Task prompt. Everything from the line containing "Psalms 73–74, Romans 5" through the last line of the material below is to be copied exactly, ends included.

——————

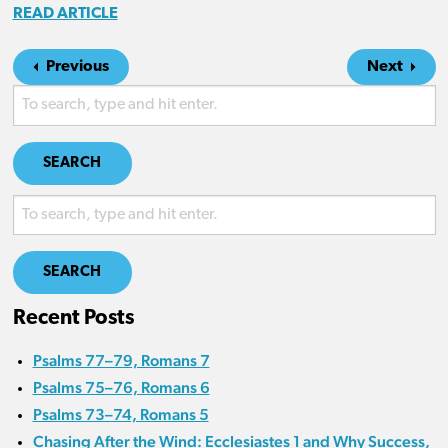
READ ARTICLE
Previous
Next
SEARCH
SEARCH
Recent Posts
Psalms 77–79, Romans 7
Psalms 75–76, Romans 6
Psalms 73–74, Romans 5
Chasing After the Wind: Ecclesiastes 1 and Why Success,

——————

Exercise result.
Psalms 73–74, Romans 5
Chasing After the Wind: Ecclesiastes 1 and Why Success,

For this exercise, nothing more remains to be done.